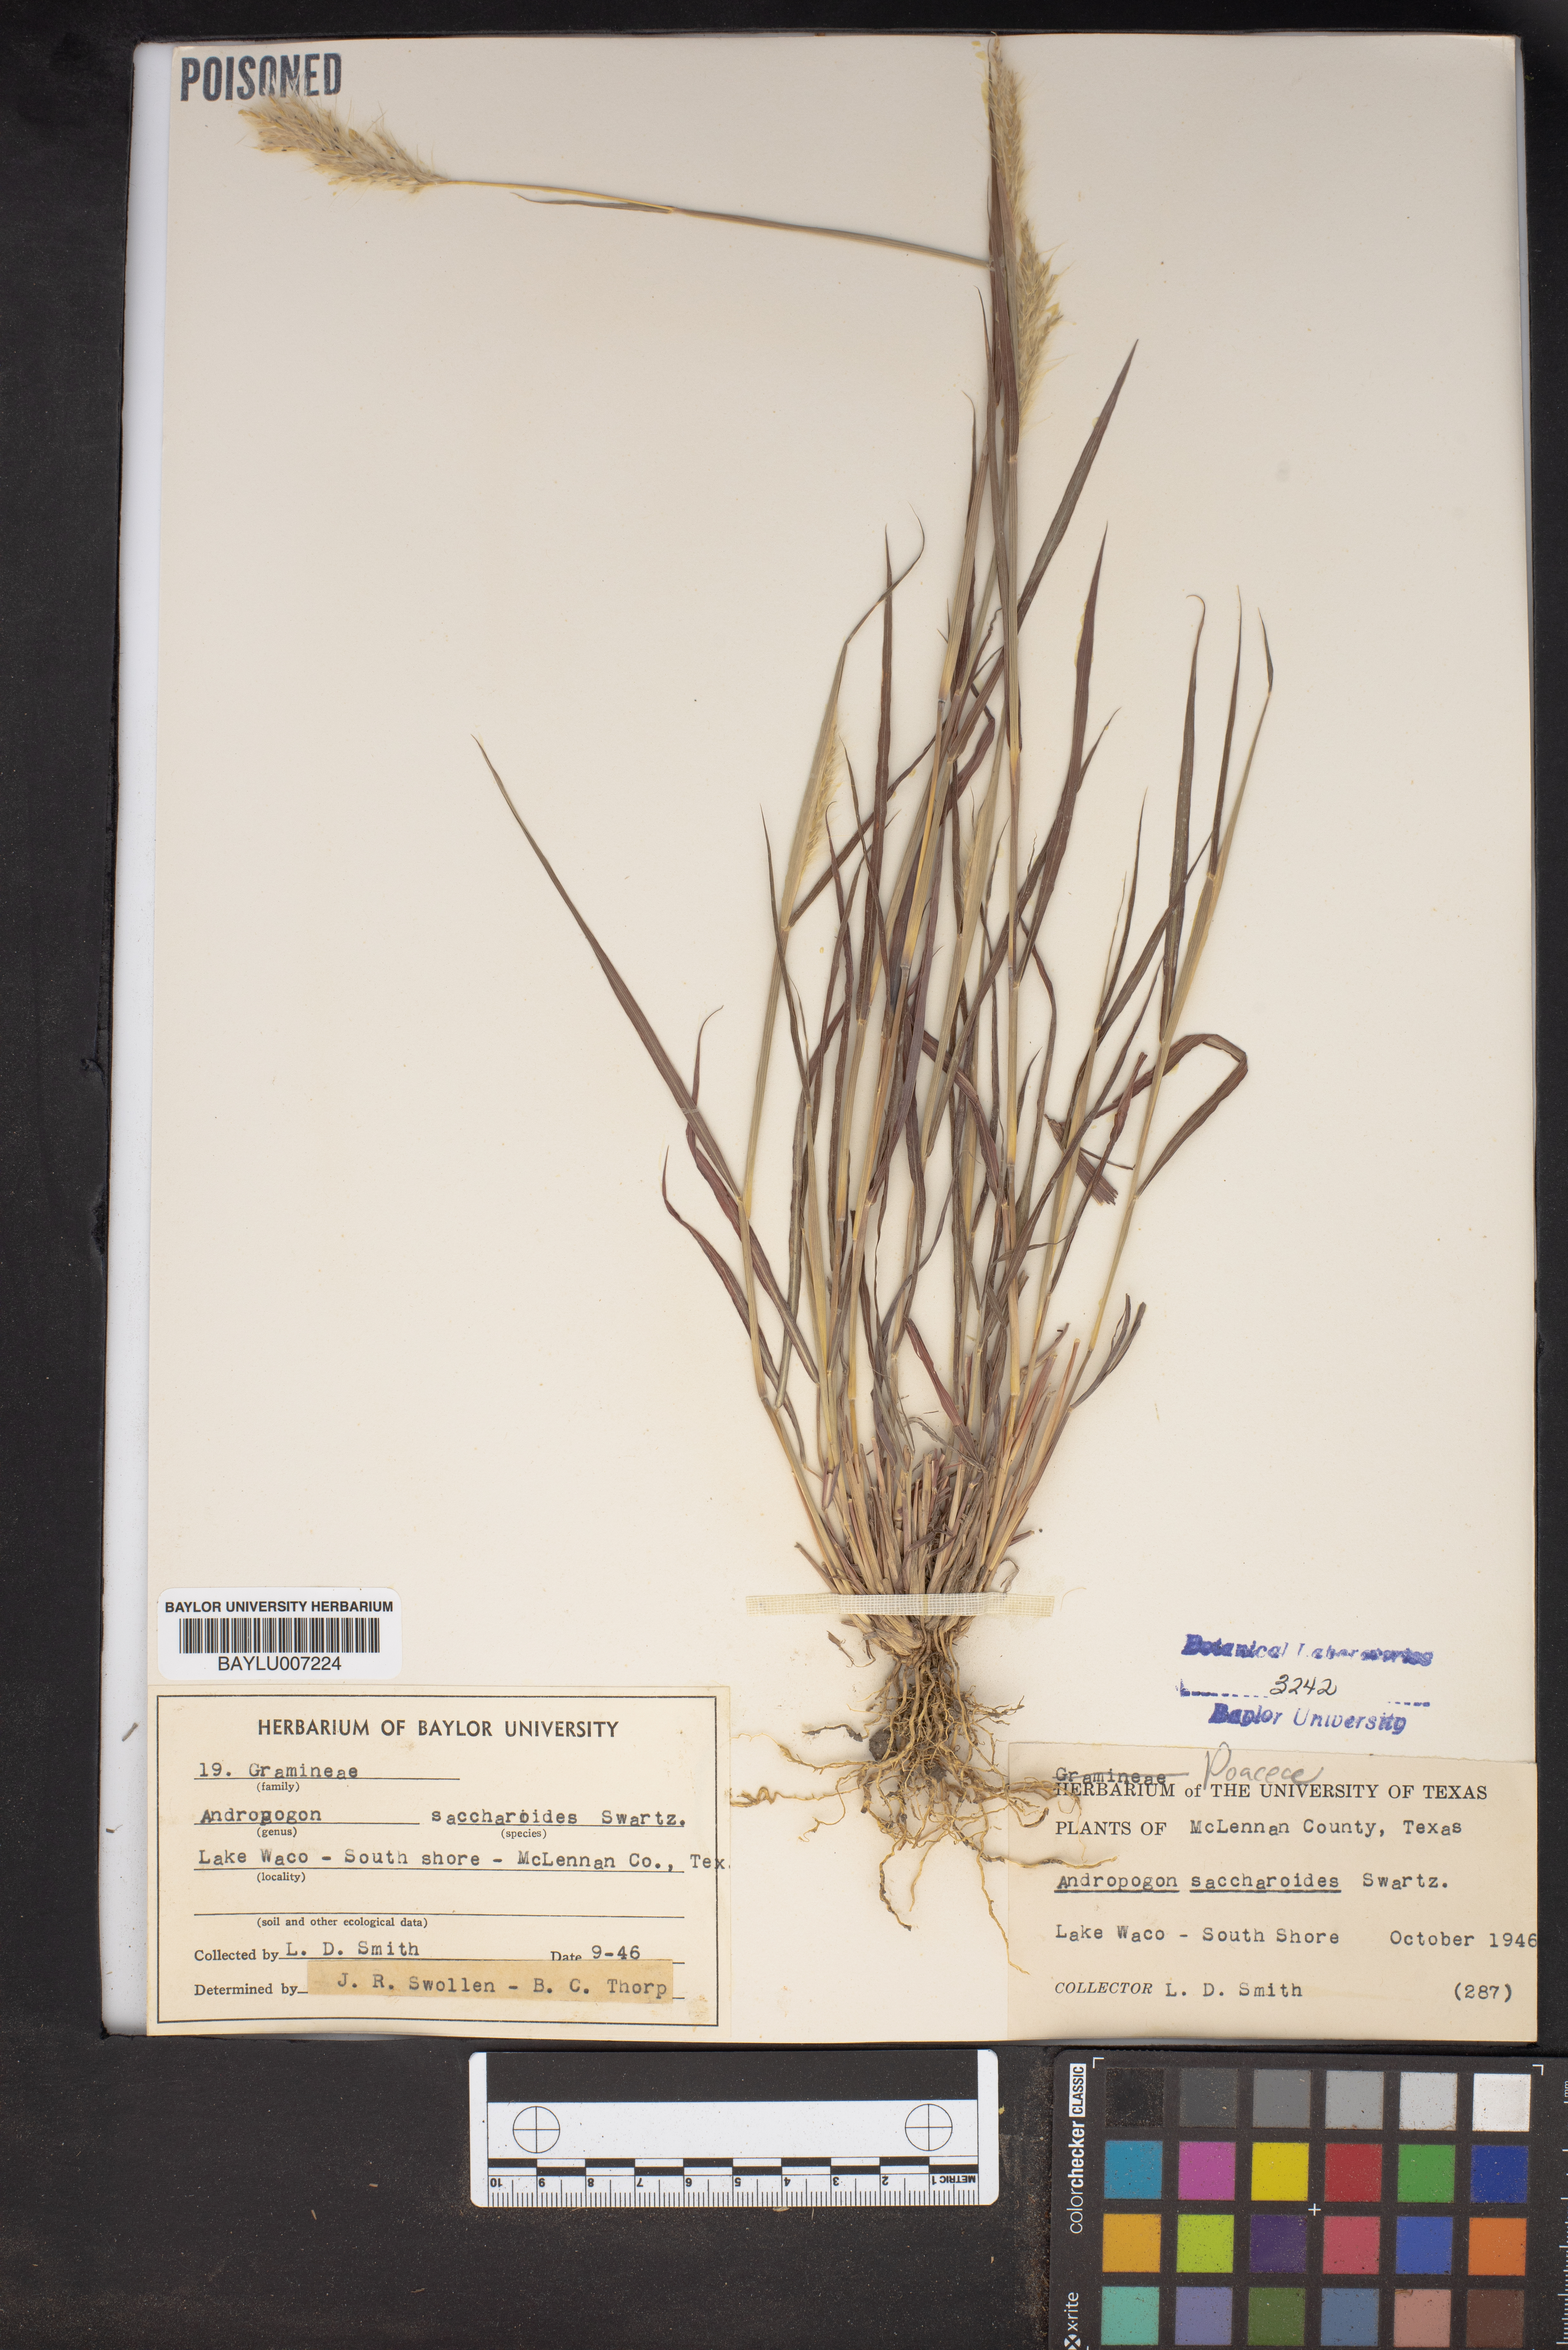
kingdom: Plantae
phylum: Tracheophyta
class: Liliopsida
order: Poales
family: Poaceae
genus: Bothriochloa
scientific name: Bothriochloa saccharoides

---

# [TO DO]
Render every line of the records above as a JSON list of strings, one string per line, with blank lines omitted and the pictures left out.

# [OUTPUT BELOW]
[
  "kingdom: Plantae",
  "phylum: Tracheophyta",
  "class: Liliopsida",
  "order: Poales",
  "family: Poaceae",
  "genus: Bothriochloa",
  "scientific name: Bothriochloa saccharoides"
]